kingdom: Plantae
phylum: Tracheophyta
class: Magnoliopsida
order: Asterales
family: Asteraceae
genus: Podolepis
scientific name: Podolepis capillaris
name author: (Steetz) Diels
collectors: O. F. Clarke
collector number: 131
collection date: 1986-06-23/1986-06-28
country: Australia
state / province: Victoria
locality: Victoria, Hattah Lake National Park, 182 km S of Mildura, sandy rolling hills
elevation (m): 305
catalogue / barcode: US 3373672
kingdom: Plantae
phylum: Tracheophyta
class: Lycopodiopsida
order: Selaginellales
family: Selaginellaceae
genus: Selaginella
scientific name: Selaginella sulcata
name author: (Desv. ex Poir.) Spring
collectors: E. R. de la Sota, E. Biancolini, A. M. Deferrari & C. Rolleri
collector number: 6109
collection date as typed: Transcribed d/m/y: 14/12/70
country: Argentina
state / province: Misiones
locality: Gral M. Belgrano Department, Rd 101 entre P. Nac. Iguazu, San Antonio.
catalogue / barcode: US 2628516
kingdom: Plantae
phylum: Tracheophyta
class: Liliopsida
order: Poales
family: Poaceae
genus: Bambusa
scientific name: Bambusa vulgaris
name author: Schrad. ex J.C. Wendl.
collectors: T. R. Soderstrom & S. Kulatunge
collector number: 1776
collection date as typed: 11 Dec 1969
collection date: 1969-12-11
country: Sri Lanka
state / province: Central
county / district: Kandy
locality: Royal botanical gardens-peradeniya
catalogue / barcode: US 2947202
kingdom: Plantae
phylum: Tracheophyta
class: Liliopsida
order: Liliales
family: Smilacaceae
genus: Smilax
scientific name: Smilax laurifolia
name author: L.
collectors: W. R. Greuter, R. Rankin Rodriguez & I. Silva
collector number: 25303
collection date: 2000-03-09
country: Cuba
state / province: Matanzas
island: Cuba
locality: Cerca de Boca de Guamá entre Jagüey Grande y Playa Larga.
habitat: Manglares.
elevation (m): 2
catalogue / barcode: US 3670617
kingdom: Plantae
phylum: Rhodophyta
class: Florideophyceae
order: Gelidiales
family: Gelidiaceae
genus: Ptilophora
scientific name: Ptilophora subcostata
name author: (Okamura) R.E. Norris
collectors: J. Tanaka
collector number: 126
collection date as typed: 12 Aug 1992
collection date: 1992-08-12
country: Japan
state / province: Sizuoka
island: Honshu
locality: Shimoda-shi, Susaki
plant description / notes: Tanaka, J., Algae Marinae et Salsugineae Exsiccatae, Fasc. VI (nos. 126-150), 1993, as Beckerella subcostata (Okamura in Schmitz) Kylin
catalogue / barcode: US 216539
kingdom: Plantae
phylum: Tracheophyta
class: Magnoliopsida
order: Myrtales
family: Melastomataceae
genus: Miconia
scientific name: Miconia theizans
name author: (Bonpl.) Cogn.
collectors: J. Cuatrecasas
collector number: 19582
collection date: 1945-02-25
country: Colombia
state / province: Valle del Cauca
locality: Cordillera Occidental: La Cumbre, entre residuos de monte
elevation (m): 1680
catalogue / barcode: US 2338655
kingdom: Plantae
------------------------------------
The problem :: Count the lines in the records above that contain the string "locality", matching case exactly. Reply with the number alone.

Exercise output :: 6